Of course NAMA was required to pay on 1st September, 2010 the coupon on its NAMA bonds and a rough estimate is that it needed to pay €29m (see below). The €29m is probably an underestimate as it appears NAMA has been transferring tranches in, erm, mini-tranches and the dates shown are the dates when the total tranche has been declared transferred. Luckily for NAMA, the first coupon on the subordinated debt is only payable on 1st March 2011 – I say luckily because the subordinated debt has quite a nasty rate of interest at the 10-year government bond rate – that’s the one that’s at 6.1% today – plus 0.75% – if banks are getting 7% per annum on subordinated debt for 10 years then not having the debt honoured at the end if NAMA makes a loss might not be such an issue.

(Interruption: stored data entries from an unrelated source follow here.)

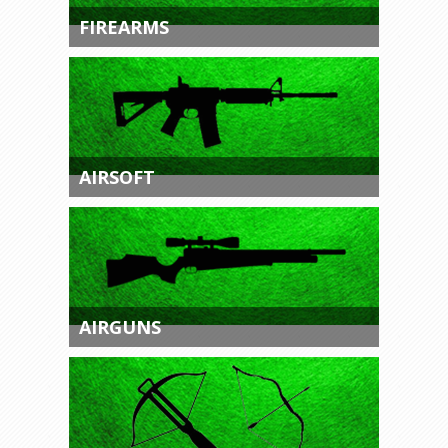
FIREARMS
AIRSOFT
AIRGUNS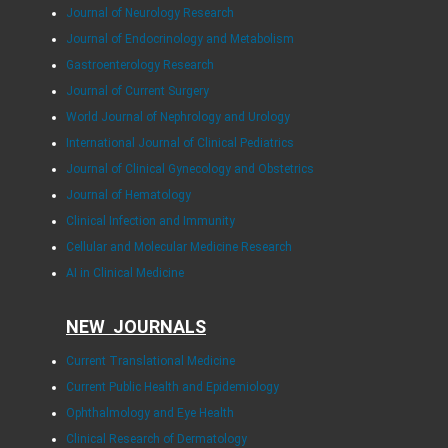
Journal of Neurology Research
Journal of Endocrinology and Metabolism
Gastroenterology Research
Journal of Current Surgery
World Journal of Nephrology and Urology
International Journal of Clinical Pediatrics
Journal of Clinical Gynecology and Obstetrics
Journal of Hematology
Clinical Infection and Immunity
Cellular and Molecular Medicine Research
AI in Clinical Medicine
NEW JOURNALS
Current Translational Medicine
Current Public Health and Epidemiology
Ophthalmology and Eye Health
Clinical Research of Dermatology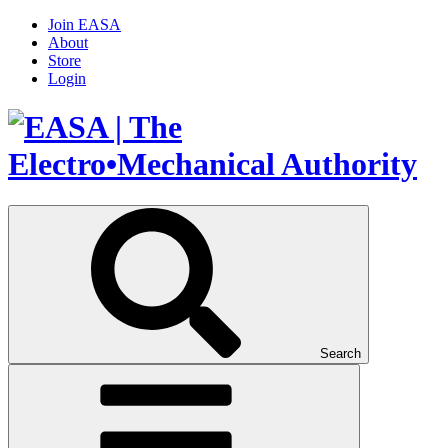
Join EASA
About
Store
Login
Search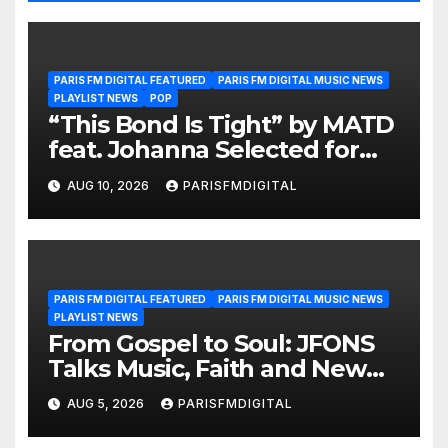
PARIS FM DIGITAL FEATURED
PARIS FM DIGITAL MUSIC NEWS
PLAYLIST NEWS
POP
“This Bond Is Tight” by MATD
feat. Johanna Selected for
the A-List Playlist
AUG 10, 2026
PARISFMDIGITAL
PARIS FM DIGITAL FEATURED
PARIS FM DIGITAL MUSIC NEWS
PLAYLIST NEWS
From Gospel to Soul: JFONS
Talks Music, Faith and New
Beginnings in Exclusive
AUG 5, 2026
PARISFMDIGITAL
Interview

NAMA of course has been incurring its own operating costs and has given some support to projects that have been taken over through the tranche transfers. In NAMA’s draft Business Plan (page 12) the estimate for operating expenses in 2010 was €240m. Although the June 2010 Business Plan showed a considerable reduction in costs over 10 years there was no split by year so let’s assume the €240m is still valid equating to €20m per month or €100m for the 5 months from the date of the first quarterly accounts.

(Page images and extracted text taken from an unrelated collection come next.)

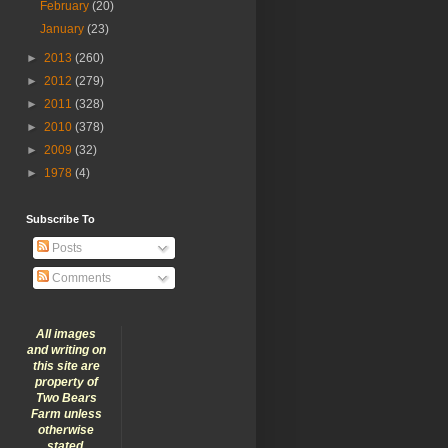
February
(20)
January
(23)
►
2013
(260)
►
2012
(279)
►
2011
(328)
►
2010
(378)
►
2009
(32)
►
1978
(4)
Subscribe To
Posts
Comments
All images
and writing on
this site are
property of
Two Bears
Farm unless
otherwise
stated.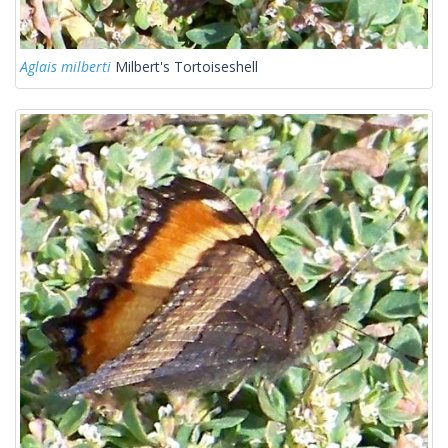
Aglais milberti
Milbert's Tortoiseshell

We simply don’t know how much NAMA has spent in supporting property backing the loans transferred so let us park that. The terms of NAMA’s investment from private investors are not known though before the EU approved the third party investment RTE reported that any investment would receive an annual dividend capped at the 10-year Irish bond-rate (currently over 6%) but that would be dependent on NAMA’s performance and it is not clear if there is any interim payment.
Of course NAMA should also have been receiving income, interest payments on loans taken over and possibly repayments of capital. NAMA has talked about requisitioning developers’ rent rolls so that rent from tenants is paid directly to the lender (NAMA). We do not have either a definition of performing loans or indeed an up to date estimate of those that are performing (it went from 40% in the draft NAMA Business Plan in October 2009 to 33% at the Oireachtas hearing in April 2010 to 25% in the June 2010 Business Plan (page 4)) but let us say for arguments sake that performing means interest is repaid on loans as it falls due. What about capital repayments? We simply don’t know, and we can perhaps park that question. NAMA may also be repossessing and selling assets but it seems too early for that and in any case NAMA’s Code of Practices commit NAMA to complying with the Code of Conduct for the Governance of State Bodies (2009) which would mean that disposals would be publicly notified.

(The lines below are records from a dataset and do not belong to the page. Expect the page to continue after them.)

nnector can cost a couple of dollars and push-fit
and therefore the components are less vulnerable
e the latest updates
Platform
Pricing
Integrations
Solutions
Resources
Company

So it would seem for now that NAMA was probably able to make its first coupon payment last week though that depends on the definition and quantification of performing loans above and that capital repayments from borrowers have covered advances by NAMA to support projects. However will NAMA be able to repay the €250m recoupable advance by 31st October, 2010? The key at this stage will be getting NAMA’s €5bn development pot operational so that the “working capital advance” can be repaid to the government and further development can be undertaken without NAMA needing an advance from the public purse.

UPDATE: 9th September, 2010. The above entry contains corrections to the original post where the interest payable was incorrectly shown as €290m (the corrected equivalent is €29m) and the interest receivable was incorrectly shown as €450m (the corrected version is €45m).